TOKYO, Jan. 18 (Xinhua) -- Foreign Minister Seiji Maehara said Tuesday that Japan and the United States have reached a confidentiality agreement on the F-35 fighter jet, which is highly likely to become the Japanese Air Self-Defense Force's main next- generation fighter replacing its outdated F-4 fleet.
According to Maehara, he and U.S. Ambassador to Japan John Roos exchanged documents on the security of confidential information on the F-35 fifth-generation multirole fighter system.
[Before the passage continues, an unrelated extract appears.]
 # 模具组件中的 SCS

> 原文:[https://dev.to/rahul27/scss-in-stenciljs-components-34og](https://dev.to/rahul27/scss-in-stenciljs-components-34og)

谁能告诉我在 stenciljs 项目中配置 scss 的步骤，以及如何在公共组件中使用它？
The F-35 family of single-engine, single-seat "stealth" fighters descends from the X-35 program -- itself a product of the Joint Strike Fighter (JSF) program which has been principally funded by the U.S., with the United Kingdom and other partner governments providing additional funding.
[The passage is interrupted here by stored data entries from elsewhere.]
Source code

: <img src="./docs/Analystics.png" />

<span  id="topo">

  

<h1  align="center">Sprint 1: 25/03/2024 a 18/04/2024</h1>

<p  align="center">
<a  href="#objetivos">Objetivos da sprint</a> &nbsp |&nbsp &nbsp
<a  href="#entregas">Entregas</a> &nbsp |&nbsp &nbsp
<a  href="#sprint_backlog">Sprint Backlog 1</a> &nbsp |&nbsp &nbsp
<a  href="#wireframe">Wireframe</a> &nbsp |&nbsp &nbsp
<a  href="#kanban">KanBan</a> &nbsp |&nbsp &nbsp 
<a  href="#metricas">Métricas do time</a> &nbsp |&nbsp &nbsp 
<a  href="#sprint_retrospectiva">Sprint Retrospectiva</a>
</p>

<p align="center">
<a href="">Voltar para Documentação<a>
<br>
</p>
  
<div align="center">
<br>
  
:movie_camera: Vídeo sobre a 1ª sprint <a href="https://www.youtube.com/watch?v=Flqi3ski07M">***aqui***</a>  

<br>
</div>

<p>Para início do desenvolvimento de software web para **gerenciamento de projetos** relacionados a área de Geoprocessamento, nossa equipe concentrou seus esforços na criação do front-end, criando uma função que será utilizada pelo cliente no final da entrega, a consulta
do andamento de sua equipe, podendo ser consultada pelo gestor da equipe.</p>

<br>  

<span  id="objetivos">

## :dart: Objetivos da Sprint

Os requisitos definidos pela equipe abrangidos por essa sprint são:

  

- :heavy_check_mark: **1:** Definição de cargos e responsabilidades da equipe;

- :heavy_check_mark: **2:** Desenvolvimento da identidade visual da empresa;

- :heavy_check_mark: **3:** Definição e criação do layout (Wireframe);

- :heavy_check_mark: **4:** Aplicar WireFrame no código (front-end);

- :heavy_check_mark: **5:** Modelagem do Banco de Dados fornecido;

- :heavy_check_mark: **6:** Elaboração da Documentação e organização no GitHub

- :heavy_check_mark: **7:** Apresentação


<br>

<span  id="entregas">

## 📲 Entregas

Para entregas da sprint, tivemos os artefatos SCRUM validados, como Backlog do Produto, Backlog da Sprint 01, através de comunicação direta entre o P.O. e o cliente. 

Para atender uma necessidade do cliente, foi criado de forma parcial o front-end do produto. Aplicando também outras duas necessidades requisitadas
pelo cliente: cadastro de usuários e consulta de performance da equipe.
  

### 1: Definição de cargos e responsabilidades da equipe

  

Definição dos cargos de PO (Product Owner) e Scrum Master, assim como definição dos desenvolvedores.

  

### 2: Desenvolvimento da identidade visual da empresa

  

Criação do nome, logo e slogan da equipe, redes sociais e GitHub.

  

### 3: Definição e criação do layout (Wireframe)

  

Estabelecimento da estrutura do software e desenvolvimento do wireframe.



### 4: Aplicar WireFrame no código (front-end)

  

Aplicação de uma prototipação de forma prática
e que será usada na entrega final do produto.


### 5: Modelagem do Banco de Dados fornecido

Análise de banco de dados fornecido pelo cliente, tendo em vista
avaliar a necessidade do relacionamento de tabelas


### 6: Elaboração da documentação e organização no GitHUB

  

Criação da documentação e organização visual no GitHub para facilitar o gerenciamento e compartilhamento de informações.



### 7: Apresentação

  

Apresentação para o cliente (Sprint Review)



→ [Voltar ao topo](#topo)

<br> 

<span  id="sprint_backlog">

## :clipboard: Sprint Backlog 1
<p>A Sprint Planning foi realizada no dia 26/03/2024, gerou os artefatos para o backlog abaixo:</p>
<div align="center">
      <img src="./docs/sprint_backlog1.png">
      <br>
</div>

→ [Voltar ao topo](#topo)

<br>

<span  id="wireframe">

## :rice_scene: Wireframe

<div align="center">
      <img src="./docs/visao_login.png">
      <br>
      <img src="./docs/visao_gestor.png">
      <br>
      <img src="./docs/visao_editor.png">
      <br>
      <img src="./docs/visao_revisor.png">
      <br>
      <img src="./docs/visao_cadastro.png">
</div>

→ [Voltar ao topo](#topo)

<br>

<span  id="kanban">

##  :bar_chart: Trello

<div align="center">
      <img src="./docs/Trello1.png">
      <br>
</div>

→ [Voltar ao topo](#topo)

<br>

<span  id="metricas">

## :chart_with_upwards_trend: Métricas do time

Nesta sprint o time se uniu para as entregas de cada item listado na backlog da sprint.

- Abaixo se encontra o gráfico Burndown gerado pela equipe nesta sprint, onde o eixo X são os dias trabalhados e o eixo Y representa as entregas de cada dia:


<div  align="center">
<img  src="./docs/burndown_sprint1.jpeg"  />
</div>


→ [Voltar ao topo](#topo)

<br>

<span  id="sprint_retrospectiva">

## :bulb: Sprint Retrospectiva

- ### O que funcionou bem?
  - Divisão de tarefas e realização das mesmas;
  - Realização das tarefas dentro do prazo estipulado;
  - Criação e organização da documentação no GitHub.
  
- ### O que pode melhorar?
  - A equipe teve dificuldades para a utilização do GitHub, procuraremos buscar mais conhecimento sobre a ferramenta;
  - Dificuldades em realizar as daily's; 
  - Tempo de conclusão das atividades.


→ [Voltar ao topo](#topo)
Sources close to the matter said that the Japanese government has budgeted around 600 million yen (7.27 million U.S. dollars) for research costs on the F-35 system in its fiscal 2011 budget and will, in fiscal 2012, seek to have the funds secured to purchase Japan's next generation fighter jet fleet.
Japan was initially eyeing the U.S.'s twin-engined F-22 Raptor - - a fifth-generation stealth and air superiority multirole fighter. However the U.S. export ban on its highly classified technology made this prohibitive.
Although the government now sees the F-35 as its strongest candidate, it is also looking into other options which include the multirole, single-engine Eurofighter and the somewhat aged carrier- capable F/A-18 Hornet from the U.S.